Provided passage:
*** Begin section ***
Vocational programs have long been required to help their students secure gainful employment, but until the early 2010s, gainful employment had never been defined. The Biden administration has just released a draft of the latest Gainful Employment regulations, and, like the previous iterations, it would terminate financial aid eligibility (Pell grants, students loans, etc.) for postsecondary programs that fall below certain thresholds designed to measure gainful employment.

Historical Background

The proposed regulations mark the third round of attempts to define gainful employment.

The first round was in 2011, when the Obama administration first tried to define it. The courts ultimately threw the regulations out because the administration had set repayment-rate thresholds to ensure that a predetermined and arbitrarily chosen number of for-profit programs would fail, and because it would have given the Secretary of Education veto power over new programs at for-profit colleges (an unprecedented intrusion into colleges’ educational offerings).

The second round of gainful employment came in 2014, when the Obama administration released new regulations. These used two student loan debt-to-earnings metrics, and they survived court challenges. It took several years for the regulations to take effect and for the Department of Education to collect the necessary data to conduct its gainful employment tests. By the time it started releasing data in early 2017, the Trump administration quickly stopped enforcing the regulations and ultimately rescinded them.

The third round is the Biden administration’s recently proposed regulations. This iteration uses almost the same debt-to-earnings metrics as the 2014 regulations (though it drops a probationary rating). It also introduces a new test utilizing an earnings floor—programs whose graduates earn less than the typical high school graduate would fail the test. Thus, postsecondary programs will lose eligibility for federal financial aid programs if their students’ debt is too high relative to earnings (as determined by the debt-to-earnings test) or if their students earn too little (as determined by the earnings threshold test).

What should we make of Biden’s Gainful Employment? Like most policies, these regulations are a mix of good and bad ideas.

The Good

The first two rounds of gainful employment have led to a number of promising developments, and the Biden administration builds and expands on these. In particular, gainful employment was the first federal program to make two important advances in accountability.

First, focusing on programs (e.g., the bachelor’s degree in accounting at Purdue) rather than entire institutions (e.g., Purdue) allows for more targeted enforcement and avoids punishing good programs at bad schools or letting bad programs at good schools escape accountability.

The second advance was incorporating labor market outcomes into accountability metrics. Labor market outcomes had been ignored prior to gainful employment—this was a huge oversight, given that around 90% of students attend college to improve their job prospects. The regulations considered labor market outcomes in a sensible way, defining the required earnings relative to student loan debt.
*** End section ***
Work instruction 1: In the passage on gainful employment regulations, in what year did the Obama administration first try to define gainful employment?

Input material:
*** Begin section ***
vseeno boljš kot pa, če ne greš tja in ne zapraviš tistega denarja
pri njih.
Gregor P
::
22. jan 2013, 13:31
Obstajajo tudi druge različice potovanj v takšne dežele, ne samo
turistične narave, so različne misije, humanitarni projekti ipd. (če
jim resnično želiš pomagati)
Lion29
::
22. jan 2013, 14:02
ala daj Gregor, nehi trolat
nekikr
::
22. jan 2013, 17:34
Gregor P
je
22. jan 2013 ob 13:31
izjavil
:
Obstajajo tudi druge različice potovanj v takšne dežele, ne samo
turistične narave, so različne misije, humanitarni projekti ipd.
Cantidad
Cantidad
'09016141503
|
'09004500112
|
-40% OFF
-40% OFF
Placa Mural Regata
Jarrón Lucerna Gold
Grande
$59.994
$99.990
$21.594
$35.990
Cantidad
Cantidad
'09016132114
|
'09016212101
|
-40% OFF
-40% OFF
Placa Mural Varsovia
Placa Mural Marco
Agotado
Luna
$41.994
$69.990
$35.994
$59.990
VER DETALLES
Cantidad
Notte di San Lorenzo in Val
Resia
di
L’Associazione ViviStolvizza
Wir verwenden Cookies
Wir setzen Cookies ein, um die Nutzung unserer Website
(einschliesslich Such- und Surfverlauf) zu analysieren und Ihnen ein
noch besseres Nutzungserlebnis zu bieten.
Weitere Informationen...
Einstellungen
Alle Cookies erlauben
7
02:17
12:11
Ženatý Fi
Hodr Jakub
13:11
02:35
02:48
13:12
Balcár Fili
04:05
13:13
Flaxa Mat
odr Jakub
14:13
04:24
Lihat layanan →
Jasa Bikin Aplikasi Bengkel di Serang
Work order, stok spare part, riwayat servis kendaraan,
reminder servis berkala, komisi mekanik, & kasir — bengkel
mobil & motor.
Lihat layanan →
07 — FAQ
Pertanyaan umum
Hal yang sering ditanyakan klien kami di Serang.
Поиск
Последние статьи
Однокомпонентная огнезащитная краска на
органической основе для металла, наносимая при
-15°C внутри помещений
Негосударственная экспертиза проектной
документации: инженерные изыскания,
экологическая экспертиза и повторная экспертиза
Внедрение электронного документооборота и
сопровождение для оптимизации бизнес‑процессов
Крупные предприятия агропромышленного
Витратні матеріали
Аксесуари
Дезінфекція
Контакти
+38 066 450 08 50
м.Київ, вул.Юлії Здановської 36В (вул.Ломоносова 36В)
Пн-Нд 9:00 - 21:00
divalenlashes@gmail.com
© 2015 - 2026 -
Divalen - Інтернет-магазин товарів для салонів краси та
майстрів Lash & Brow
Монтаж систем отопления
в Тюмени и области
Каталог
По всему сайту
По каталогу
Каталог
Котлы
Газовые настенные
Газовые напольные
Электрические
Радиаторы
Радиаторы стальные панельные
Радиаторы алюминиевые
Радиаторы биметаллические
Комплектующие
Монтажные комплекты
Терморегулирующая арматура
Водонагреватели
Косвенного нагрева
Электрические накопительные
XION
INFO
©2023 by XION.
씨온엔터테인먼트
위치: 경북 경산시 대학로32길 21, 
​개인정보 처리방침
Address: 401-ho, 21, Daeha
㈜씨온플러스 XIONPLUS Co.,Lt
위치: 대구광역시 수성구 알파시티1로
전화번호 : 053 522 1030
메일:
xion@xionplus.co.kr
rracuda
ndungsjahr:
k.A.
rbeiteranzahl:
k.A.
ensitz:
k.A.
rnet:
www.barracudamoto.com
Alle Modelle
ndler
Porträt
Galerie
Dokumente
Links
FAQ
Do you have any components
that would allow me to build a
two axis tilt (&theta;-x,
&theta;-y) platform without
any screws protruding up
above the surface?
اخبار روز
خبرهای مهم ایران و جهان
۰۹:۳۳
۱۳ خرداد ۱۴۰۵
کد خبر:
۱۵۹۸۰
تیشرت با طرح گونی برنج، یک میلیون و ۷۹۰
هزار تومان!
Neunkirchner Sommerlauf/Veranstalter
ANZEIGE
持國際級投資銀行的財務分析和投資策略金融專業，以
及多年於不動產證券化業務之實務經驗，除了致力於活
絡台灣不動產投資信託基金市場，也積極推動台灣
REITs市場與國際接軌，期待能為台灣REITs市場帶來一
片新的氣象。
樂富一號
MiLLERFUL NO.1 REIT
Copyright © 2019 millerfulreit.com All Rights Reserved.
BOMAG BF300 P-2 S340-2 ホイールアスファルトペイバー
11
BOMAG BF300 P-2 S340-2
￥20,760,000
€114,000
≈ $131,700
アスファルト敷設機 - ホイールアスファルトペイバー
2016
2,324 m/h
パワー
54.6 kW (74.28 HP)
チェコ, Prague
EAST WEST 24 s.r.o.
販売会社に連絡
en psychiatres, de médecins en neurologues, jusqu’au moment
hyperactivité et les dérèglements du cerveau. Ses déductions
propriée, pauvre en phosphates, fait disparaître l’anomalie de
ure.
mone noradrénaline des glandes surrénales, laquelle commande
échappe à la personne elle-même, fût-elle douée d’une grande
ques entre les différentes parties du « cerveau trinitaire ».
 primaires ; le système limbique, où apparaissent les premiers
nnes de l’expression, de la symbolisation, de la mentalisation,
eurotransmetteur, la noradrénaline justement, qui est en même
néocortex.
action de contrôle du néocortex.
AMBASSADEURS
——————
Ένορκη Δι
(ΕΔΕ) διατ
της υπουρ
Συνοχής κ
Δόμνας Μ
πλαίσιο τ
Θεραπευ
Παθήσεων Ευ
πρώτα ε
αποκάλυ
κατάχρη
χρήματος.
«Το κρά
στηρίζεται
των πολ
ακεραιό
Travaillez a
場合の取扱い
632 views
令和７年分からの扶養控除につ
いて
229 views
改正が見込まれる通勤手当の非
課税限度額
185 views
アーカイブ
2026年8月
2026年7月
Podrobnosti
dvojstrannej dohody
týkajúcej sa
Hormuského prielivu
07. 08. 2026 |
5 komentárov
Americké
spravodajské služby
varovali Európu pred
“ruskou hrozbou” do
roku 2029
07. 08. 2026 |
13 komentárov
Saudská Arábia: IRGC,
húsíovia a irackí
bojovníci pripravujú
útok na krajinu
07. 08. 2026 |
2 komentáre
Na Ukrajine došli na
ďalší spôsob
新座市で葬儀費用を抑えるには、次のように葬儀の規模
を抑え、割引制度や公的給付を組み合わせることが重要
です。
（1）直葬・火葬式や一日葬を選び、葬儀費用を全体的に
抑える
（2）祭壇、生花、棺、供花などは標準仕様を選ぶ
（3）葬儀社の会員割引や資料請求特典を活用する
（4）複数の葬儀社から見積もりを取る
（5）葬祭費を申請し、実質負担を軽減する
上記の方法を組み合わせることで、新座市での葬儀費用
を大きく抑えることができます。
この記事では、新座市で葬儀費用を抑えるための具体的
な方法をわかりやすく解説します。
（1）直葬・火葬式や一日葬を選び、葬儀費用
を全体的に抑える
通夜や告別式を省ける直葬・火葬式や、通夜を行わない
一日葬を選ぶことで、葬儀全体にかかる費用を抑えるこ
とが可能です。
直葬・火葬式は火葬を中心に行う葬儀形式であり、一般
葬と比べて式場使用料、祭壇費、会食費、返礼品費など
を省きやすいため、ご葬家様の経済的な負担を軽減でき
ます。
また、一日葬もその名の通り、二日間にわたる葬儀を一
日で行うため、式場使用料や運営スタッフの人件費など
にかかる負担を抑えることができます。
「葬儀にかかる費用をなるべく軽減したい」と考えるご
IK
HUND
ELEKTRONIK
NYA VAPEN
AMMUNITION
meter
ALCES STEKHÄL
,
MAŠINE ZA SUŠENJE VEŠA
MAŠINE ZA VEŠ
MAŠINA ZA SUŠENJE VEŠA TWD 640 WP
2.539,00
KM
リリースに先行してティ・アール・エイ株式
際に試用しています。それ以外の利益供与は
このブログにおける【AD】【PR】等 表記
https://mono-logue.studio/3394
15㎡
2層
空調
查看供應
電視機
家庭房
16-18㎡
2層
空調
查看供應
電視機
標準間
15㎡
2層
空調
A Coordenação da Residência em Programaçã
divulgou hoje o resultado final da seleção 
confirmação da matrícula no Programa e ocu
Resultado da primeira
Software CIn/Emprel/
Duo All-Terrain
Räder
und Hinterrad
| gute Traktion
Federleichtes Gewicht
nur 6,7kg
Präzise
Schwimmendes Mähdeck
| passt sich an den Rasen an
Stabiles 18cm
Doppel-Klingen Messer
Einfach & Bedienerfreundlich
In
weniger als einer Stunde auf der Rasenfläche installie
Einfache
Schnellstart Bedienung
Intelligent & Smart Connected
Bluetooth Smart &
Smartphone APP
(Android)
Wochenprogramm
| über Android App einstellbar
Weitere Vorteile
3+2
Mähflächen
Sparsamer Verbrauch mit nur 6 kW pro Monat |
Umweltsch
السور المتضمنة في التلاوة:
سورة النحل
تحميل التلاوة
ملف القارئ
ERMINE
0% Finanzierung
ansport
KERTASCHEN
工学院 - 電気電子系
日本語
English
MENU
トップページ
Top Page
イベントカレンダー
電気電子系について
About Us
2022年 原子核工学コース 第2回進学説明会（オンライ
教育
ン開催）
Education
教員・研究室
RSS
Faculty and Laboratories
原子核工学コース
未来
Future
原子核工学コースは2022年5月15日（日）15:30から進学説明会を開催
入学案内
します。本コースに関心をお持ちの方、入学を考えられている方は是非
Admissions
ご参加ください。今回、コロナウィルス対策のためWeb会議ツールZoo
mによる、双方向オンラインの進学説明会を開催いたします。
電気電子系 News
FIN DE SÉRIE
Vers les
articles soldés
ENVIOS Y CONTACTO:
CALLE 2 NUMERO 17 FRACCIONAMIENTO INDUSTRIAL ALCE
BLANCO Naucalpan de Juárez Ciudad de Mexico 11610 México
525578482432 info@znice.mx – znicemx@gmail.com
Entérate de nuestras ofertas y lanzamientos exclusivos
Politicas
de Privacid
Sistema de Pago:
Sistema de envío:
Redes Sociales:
*** End section ***
Work instruction 2: Substitute "dobrodelni" for "humanitarni" in the records, from their first line up to and including the line with "jim resnično želiš pomagati)", and write out only those lines with nothing else altered.

Exercise result 1: 2011

Exercise result 2:
vseeno boljš kot pa, če ne greš tja in ne zapraviš tistega denarja
pri njih.
Gregor P
::
22. jan 2013, 13:31
Obstajajo tudi druge različice potovanj v takšne dežele, ne samo
turistične narave, so različne misije, dobrodelni projekti ipd. (če
jim resnično želiš pomagati)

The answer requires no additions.